Hypnotherapy will help replace negative old beliefs and mind sets with more positive ones. After all, were you born with low self esteem?

 

Hypnotherapy can help banish that internal critic, enabling you to see yourself in a more positive light. Under hypnosis, unambiguous powerful suggestions are given to your subconscious mind and because they are ‘true’ and you are happy to receive them, changes occur.

 

These changes are worth having. To name just two benefits; You might immediately notice how much better and enjoyable your relationships with others become and secondly, new opportunities will be seen and acted upon.

 

 

Self hypnosis  

 

 

So although totally benevolent, our subconscious mind can sometimes produce feelings that, in adulthood,  might be either unnecessary, for example blushing when being introduced to someone new, or very limiting, such as refusing a promotion at work, because it involves flying.

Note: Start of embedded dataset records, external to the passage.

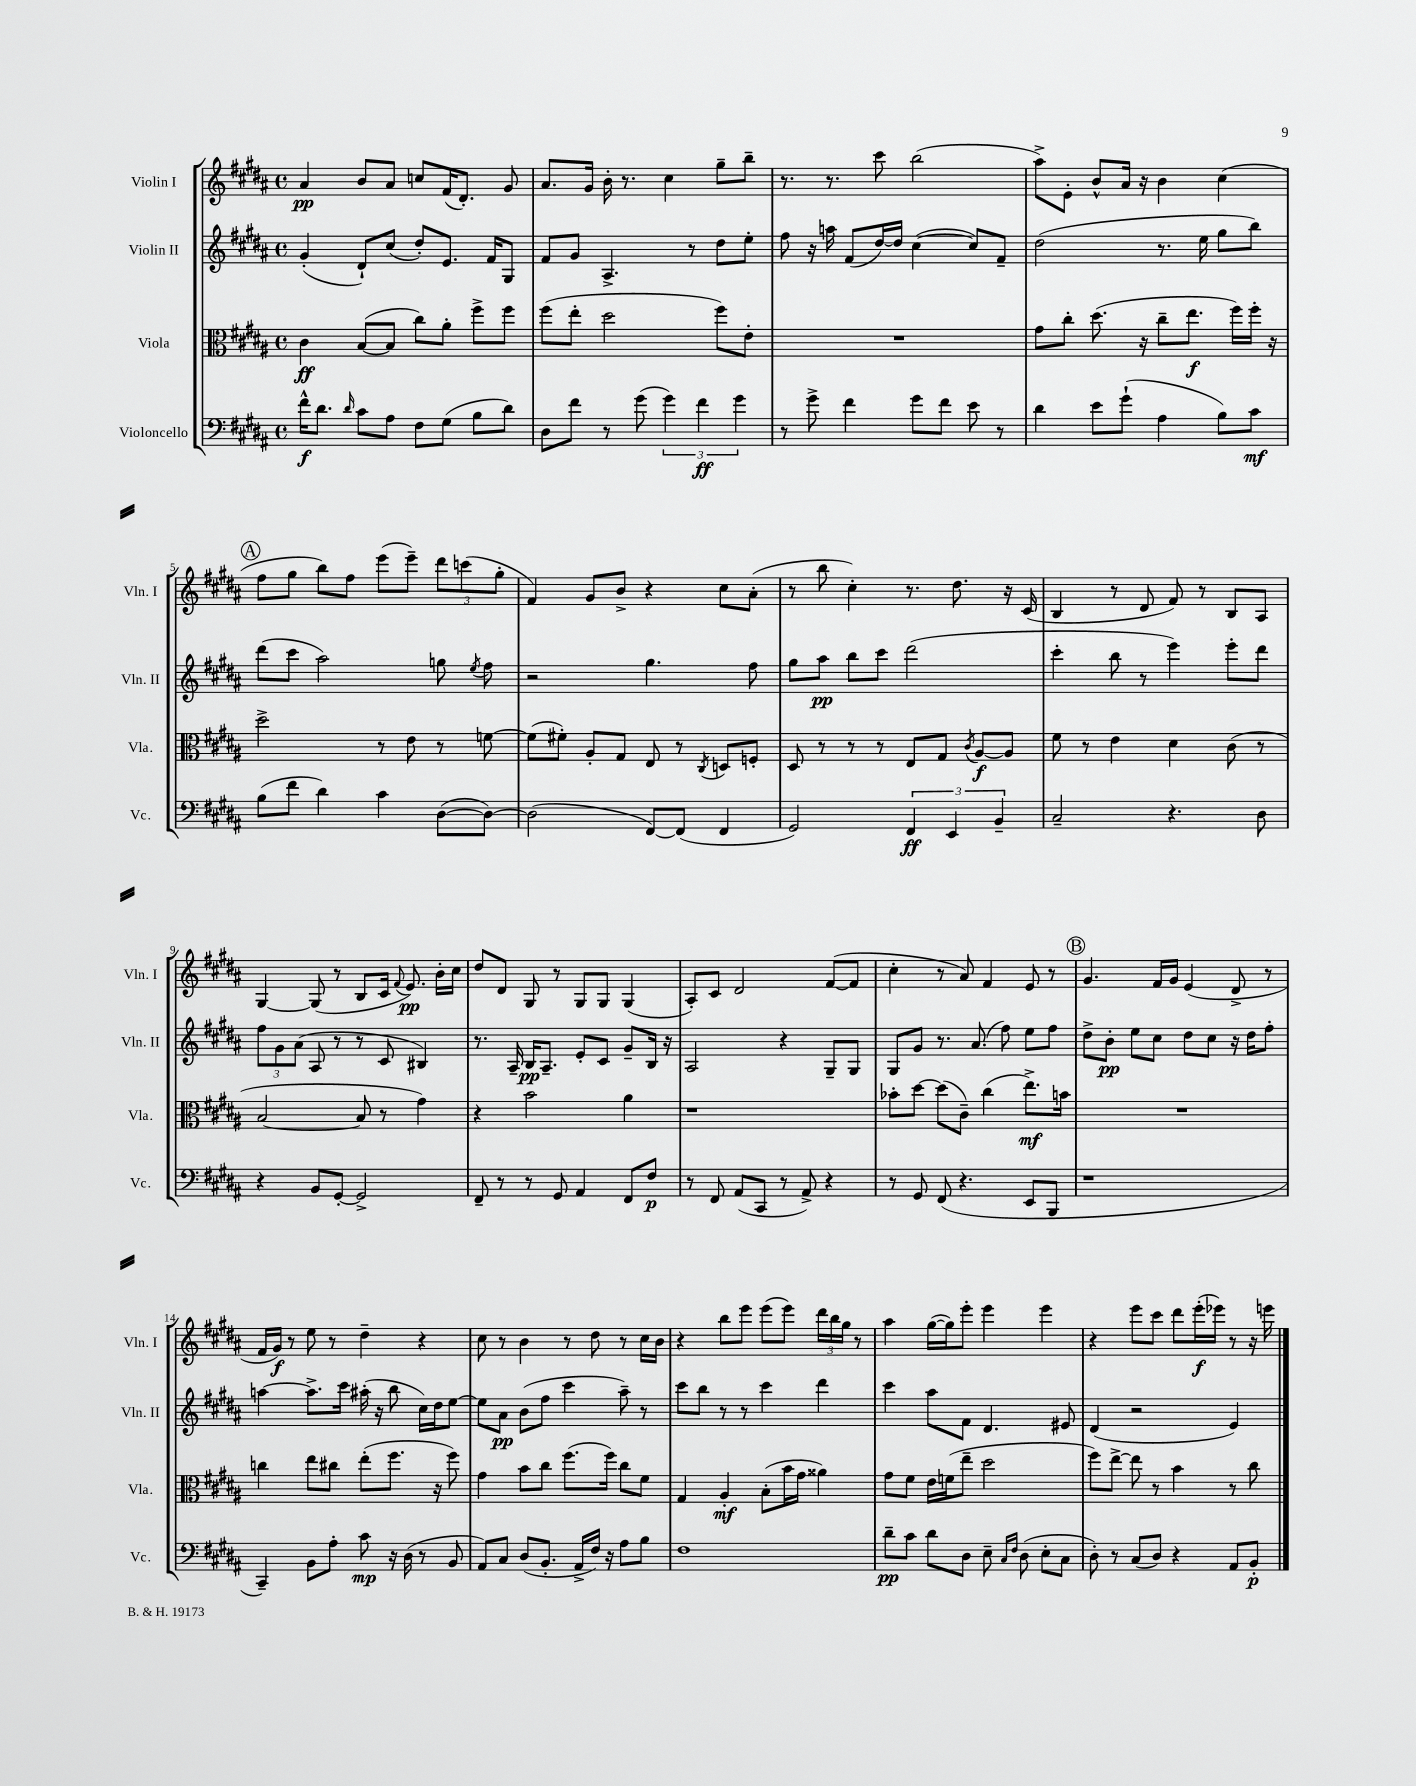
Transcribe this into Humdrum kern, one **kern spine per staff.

**kern	**kern	**kern	**kern
*staff4	*staff3	*staff2	*staff1
*clefF4	*clefC3	*clefG2	*clefG2
*k[f#c#g#d#a#]	*k[f#c#g#d#a#]	*k[f#c#g#d#a#]	*k[f#c#g#d#a#]
*M4/4	*M4/4	*M4/4	*M4/4
*met(c)	*met(c)	*met(c)	*met(c)
16f#^^	4c#	(4g#'	4a#
8.d#	.	.	.
16qqd#	.	.	.
8c#	([8B	8d#`)	8b
8A#	8B]	(8cc#	8a#
8F#	8cc#)	8dd#')	8cc
(8G#	8a#'	8.e	(16f#
.	.	.	8.d#')
8B	8ff#^	.	.
.	.	16f#	.
8d#)	8ff#	8G#	8g#
=	=	=	=
8D#	(8ff#	8f#	8.a#
8f#	8ee'	8g#	.
.	.	.	16g#
8r	2dd#	4.A#^	16b'
.	.	.	8.r
(8g#	.	.	.
6g#)	.	.	4cc#
.	.	8r	.
6f#	.	.	.
.	8ff#)	8dd#	8gg#~
6g#	.	.	.
.	8e'	8ee'	8bb~
=	=	=	=
8r	1r	8ff#	8.r
8g#^	.	16r	.
.	.	16aa	8.r
4f#	.	(8f#	.
.	.	[16dd#)	8ccc#
.	.	16dd#]	.
8g#	.	([4cc#	(2bb
8f#	.	.	.
8e	.	8cc#])	.
8r	.	8f#~	.
=	=	=	=
4d#	8g#	(2dd#	8aa#^)
.	8cc#'	.	8e'
8e	(8.dd#	.	8b^^
(8g#`	.	.	16a#
.	16r	.	16r
4A#	8cc#~	8.r	4b
.	8.ee	.	.
.	.	16ee	.
8B)	.	8gg#	(4cc#
.	16ff#)	.	.
8c#	16ff#'	8bb)	.
.	16r	.	.
=	=	=	=
(8B	2dd#^	(8ddd#	8ff#
8f#	.	8ccc#	8gg#
4d#)	.	2aa#)	8bb)
.	.	.	8ff#
4c#	8r	.	(8eee
.	8e	.	8eee~)
([8D#	8r	8gg	12ddd#
.	.	.	(12ccc
.	.	8qee	.
8D#_)	[8f	8ff#	.
.	.	.	12gg#'
=	=	=	=
(2D#]	(8f]	2r	4f#)
.	8f#')	.	.
.	8A#'	.	8g#
.	8G#	.	8b^
[8FF#)	8E	4.gg#	4r
(8FF#]	8r	.	.
.	8qC#	.	.
4FF#	8D	.	8cc#
.	8F'	8ff#	(8a#'
=	=	=	=
2GG#)	8D#	8gg#	8r
.	8r	8aa#	8bb
.	8r	8bb	4cc#')
.	8r	8ccc#	.
6FF#	8E	(2ddd#	8.r
.	8G#	.	.
6EE	.	.	.
.	.	.	8.dd#
.	8qc#	.	.
.	[8A#	.	.
6BB~	.	.	.
.	8A#]	.	16r
.	.	.	(16c#
=	=	=	=
2C#~	8f#	4ccc#'	4B
.	8r	.	.
.	4e	8bb	8r
.	.	8r	8d#
4.r	4d#	4eee)	8f#)
.	.	.	8r
.	(8c#	8eee'	8B
8D#	8r	8ddd#	8A#
=	=	=	=
4r	[2B	12ff#	[4G#
.	.	12g#	.
.	.	(12a#	.
8BB	.	8A#	(8G#]
[8GG#'	.	8r	8r
2GG#^]	8B]	8r	8B
.	8r	8c#	16c#
.	.	.	8qqf#
.	.	.	8.e)
.	4g#)	4B#)	.
.	.	.	16b'
.	.	.	16cc#
=	=	=	=
8FF#~	4r	8.r	8dd#
8r	.	.	8d#
.	.	16A#~	.
8r	2b	16B	8G#
.	.	8.A#~	.
8GG#	.	.	8r
4AA#	.	8e'	8G#
.	.	8c#	8G#
8FF#	4a#	8g#~	(4G#
8F#	.	16B	.
.	.	16r	.
=	=	=	=
8r	1r	2A#	8A#')
8FF#	.	.	8c#
(8AA#	.	.	2d#
8CC#	.	.	.
8r	.	4r	.
8AA#^)	.	.	.
4r	.	8G#~	([8f#
.	.	8G#	8f#]
=	=	=	=
8r	8b-'	8G#	4cc#'
8GG#	[8dd#	8g#	.
(8FF#	(8dd#]	8.r	8r
4.r	8c#~)	.	8a#)
.	.	(8.a#	.
.	(4cc#	.	4f#
.	.	8ff#)	.
8EE	8.ee^)	8ee	8e
8BBB	.	8ff#	8r
.	16b	.	.
=	=	=	=
1r	1r	8dd#^	4.g#
.	.	8b'	.
.	.	8ee	.
.	.	8cc#	16f#
.	.	.	16g#
.	.	8dd#	(4e
.	.	8cc#	.
.	.	16r	8d#^
.	.	16dd#	.
.	.	8ff#'	8r
=	=	=	=
4CC#~)	4cc	[4aa	16f#
.	.	.	16g#)
.	.	.	8r
8BB	8ee	8.aa^]	8ee
8A#'	8cc#	.	8r
.	.	16ccc#	.
8c#	(8ee'	(16aa#'	4dd#~
.	.	16r	.
16r	8.ff#	8bb	.
(16D#	.	.	.
8r	.	16cc#)	4r
.	16r	16dd#	.
8BB	8ff#)	[8ee	.
=	=	=	=
8AA#)	4g#	8ee]	8cc#
8C#	.	8a#	8r
(8D#	8b	(8b	4b
8.BB'	8cc#	8ff#	.
.	(8.ff#	4ccc#	8r
16AA#^	.	.	.
16F#)	.	.	8dd#
16r	16ff#)	.	.
8A#	8cc#	8aa#~)	8r
8B	8f#	8r	16cc#
.	.	.	16b
=	=	=	=
1F#	4G#	8ccc#	4r
.	.	8bb	.
.	4A#'	8r	8bb
.	.	8r	8eee
.	(8B'	4ccc#	(8eee
.	16b	.	8eee)
.	16g#	.	.
.	4a##)	4ddd#	24ddd#
.	.	.	24bb
.	.	.	24gg#
.	.	.	8r
=	=	=	=
8d#~	8g#	4ccc#	4aa#
8c#	8f#	.	.
8d#	16e	8aa#	([16gg#
.	(16f	.	16gg#])
8D#	8ee~	8f#	8eee'
8E~	2dd#	4.d#	4eee
16qqC#	.	.	.
16qqF#	.	.	.
(8D#	.	.	.
8E'	.	.	4eee
8C#	.	8e#	.
=	=	=	=
8D#')	8ff#)	(4d#	4r
8r	[8ee^	.	.
(8C#	8ee]	2r	8eee
8D#)	8r	.	8ccc#
4r	4b	.	8ddd#
.	.	.	(16eee'
.	.	.	16eee-)
8AA#	8r	4e)	8r
8BB'	8cc#	.	16r
.	.	.	16eee
==	==	==	==
*-	*-	*-	*-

Those people who entrench and strengthen the negative - often through natural negative self-hypnosis, often do so without realizing it.

One such referral experienced an acute phobia regarding spiders (Arachnophobia). So much so, she couldn’t even touch a photograph of a spider without eliciting a debilitating fear and revulsion. Added to that she was skeptical as to the power of hypnosis.

How much evidence did she need to believe in the power of hypnosis? She, without 'trying', had successfully reprogrammed her responses to an extreme irrational and illogical level. Her conscious mind ‘knew’ a photograph couldn’t hurt her, but she had hypnotized herself to believe it could.

Universal laws suggest that if you can convince yourself so effectively ‘in the negative’ - you can do so, ‘in the positive’.

Of course it doesn’t matter which particular phobia one is talking about, because all phobias are an external expression of an internal, usually unconsciously learned, anxiety.

 

Repression

 

Our human mind can, in times of extreme emotional disturbance, use repression as a ‘coping or defence mechanism’ to protect itself from anxiety.  As this defence mechanism has to operate at an unconscious level, it can lead to a complete denial that an event ever took place. 

However, there are two main downsides to repression, one is that repression invariably leads to symptoms. These symptoms are not perceived to be connected with the event because the event has been repressed! So the intellectual rational part of us concludes that  although the behaviour is unwanted, it must be due to our genetic makeup, or ‘As I have always had this — it must be a trait or in my genes’. 

The second is that repression fails to resolve the reasons why, and further, requires a great deal of energy to keep effective. Eventually, rather like a volcano, it is ready to explode at the appropriately presented cue or stimuli.

So, every behaviour will have a cause. And increased knowledge about the cause will lead to a catharsis.

Hypnoanalysis is probably the best method for dealing with repressed events.